Plot hole: When Gallagher is trying to kill the senator at the end, he is fired on by his bodyguards. Yet when they finally catch up with him, they're quite content to stand back and watch him torch the senator. One of them even lowers his gun. They couldn't have known Gallagher and the senator were aliens. (01:27:20)
Plot hole: The army showing up at the end of the movie is wrong on numerous levels. 1) Eugene wrote and sent out the letter that day. I find it hard to believe the mailed letter got to the army in just a few hours time. 2) How did the army know to show up at time square? When Eugene wrote the letter, nowhere did it say where to meet. Plus the boys didn't decide to go to time square until the last minute. 3) since when is the army deployed to battle monsters based on a letter that was written by a child?
Suggested correction: The army's arrival being unrealistic is a very deliberate joke, like the armadillo-rats from earlier in the movie.
I submitted a category change to "Factual Error" to help cover this. It is indeed too deliberate to be a true plothole, but it is nonetheless amusing to point out all the ridiculous ways this humorous scene defies believability.

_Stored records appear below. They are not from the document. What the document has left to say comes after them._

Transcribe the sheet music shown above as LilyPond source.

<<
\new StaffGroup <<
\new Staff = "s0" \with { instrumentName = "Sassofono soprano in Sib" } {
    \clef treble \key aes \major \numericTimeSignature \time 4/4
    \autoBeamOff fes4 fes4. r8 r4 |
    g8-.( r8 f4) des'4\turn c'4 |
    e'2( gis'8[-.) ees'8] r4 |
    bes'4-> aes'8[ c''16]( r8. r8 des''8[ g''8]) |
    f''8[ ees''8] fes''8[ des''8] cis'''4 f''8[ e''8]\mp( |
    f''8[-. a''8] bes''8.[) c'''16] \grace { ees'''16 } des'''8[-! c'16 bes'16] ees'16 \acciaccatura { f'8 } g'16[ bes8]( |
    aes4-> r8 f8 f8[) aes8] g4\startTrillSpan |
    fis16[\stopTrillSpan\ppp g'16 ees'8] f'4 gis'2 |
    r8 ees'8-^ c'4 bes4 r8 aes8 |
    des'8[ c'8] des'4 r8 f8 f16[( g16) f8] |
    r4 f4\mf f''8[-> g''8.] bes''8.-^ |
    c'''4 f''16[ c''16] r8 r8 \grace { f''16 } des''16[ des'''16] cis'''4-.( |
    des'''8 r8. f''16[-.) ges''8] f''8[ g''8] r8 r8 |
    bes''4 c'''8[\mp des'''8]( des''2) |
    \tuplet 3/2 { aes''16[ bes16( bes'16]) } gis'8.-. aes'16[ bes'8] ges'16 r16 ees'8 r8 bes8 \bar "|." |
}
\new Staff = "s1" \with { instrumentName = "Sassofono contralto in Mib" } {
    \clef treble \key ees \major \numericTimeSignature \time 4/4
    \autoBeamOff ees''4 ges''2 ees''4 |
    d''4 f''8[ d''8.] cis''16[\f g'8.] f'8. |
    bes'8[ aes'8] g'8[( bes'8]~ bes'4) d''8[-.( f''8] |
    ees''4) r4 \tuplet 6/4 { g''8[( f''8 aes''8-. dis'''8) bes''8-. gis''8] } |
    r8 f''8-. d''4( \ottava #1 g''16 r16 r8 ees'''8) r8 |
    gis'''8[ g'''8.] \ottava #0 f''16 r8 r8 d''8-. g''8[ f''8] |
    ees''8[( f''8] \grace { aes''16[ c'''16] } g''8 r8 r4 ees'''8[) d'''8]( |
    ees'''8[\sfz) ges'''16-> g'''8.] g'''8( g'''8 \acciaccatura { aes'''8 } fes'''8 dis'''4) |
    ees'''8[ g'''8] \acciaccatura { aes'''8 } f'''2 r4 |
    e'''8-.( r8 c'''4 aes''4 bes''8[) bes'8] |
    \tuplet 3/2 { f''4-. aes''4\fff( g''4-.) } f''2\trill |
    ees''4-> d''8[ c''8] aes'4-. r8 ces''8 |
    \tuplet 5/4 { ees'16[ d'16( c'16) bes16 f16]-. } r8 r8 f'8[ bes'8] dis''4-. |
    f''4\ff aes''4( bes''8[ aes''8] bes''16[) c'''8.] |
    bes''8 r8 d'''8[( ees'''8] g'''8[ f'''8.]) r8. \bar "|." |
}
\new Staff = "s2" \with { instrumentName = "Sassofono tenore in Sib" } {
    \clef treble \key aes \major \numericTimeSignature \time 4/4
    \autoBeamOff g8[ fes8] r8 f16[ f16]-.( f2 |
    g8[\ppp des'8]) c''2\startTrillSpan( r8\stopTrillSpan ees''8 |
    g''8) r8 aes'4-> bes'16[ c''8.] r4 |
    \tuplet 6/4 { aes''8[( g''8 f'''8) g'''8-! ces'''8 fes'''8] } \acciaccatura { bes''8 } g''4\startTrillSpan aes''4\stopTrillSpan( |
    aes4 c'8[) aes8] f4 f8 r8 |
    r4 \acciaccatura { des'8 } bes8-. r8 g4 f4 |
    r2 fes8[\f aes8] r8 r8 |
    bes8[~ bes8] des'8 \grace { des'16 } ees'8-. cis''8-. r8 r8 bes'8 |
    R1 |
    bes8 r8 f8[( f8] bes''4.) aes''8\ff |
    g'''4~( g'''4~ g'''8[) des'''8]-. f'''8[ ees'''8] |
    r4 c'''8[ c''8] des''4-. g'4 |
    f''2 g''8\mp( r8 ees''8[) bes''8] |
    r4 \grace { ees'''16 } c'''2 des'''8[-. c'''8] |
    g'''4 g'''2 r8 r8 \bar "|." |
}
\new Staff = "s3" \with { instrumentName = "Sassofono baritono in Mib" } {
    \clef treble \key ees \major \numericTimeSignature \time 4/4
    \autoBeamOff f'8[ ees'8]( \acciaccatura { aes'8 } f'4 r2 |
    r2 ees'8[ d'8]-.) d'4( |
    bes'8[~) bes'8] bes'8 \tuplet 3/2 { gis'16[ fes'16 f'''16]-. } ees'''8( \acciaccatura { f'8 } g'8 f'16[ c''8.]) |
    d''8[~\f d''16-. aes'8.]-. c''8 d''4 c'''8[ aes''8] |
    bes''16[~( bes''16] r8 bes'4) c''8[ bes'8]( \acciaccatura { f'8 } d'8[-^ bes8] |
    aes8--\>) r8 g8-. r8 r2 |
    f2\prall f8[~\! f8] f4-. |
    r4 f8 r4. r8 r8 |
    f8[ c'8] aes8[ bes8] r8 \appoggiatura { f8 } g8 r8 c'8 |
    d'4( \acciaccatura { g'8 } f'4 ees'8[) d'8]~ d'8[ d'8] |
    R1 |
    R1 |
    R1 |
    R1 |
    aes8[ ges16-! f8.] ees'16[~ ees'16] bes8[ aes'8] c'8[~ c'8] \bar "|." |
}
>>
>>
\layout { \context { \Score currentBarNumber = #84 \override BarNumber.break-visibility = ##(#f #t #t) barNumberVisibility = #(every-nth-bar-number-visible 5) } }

Plot hole: After being hit with the spores, Cobra Commander cannot walk or even move very well with any speed at all. The Cobra minions have to drag him to their prison with the Joes and just leave him there on the ground after the Joes make a break for it. The Joes go quite a distance to engage Cobra. Road Block is delayed only a couple seconds behind the other Joes when he is grabbed, but knocks out the minion who grabbed him. Suddenly, Cobra Commander is at his feet telling him to wait because it's a trap. Later, Road Block has to carry Cobra Commander because he still can't move much. There's no way Cobra Commander could have caught up with Road Block to warn him of the trap. (00:52:50)
Plot hole: When Murphy is in the changeroom at the station, he learns that an officer has just died and that his funeral (according to the captain) would be the next day. There's simply no way a funeral can take place one day after someone's death. All the planning, prep work and getting the body released to the funeral home would take about a week...plus many other things. Simply cannot be done.
Plot hole: After Blaine gets killed and the group hose down the forest, Poncho goes and checks for the enemy. He comes back and says he didn't find tracks or blood "We hit NOTHINGGG." Now, while he would be looking for red blood, he certainly should have noticed at least the glowing Predator blood (made from glow stick fluid - widely used by the military and public alike at the time) easily visible on the large leaf, and deduced that came from something - perhaps the enemy soldier had a glow stick.
Suggested correction: This isn't a plot hole. The plot of the movie isn't broken because of this. It's an assumption that he "should have noticed" the predator blood but he might not have. And if he had, and had discounted it, it would only be a character error not to have mentioned it.
A plot hole doesn't strictly need to "break" the plot to count as a plot hole. The term most often refers to instances when a film contradicts its own sense of internal logic. For example, something happening that contradicts something else that was already established, vital information being left out, or a character acting way out of character for the benefit of the plot. In this case, this absolutely could count as a plot hole.
Plot hole: Senator Bunsen is introduced in the film as the President's Chief of Staff. As such, he would no longer be a sitting senator, and although he might be addressed as such, the newspaper lamenting his death would display his current title, not "Senator".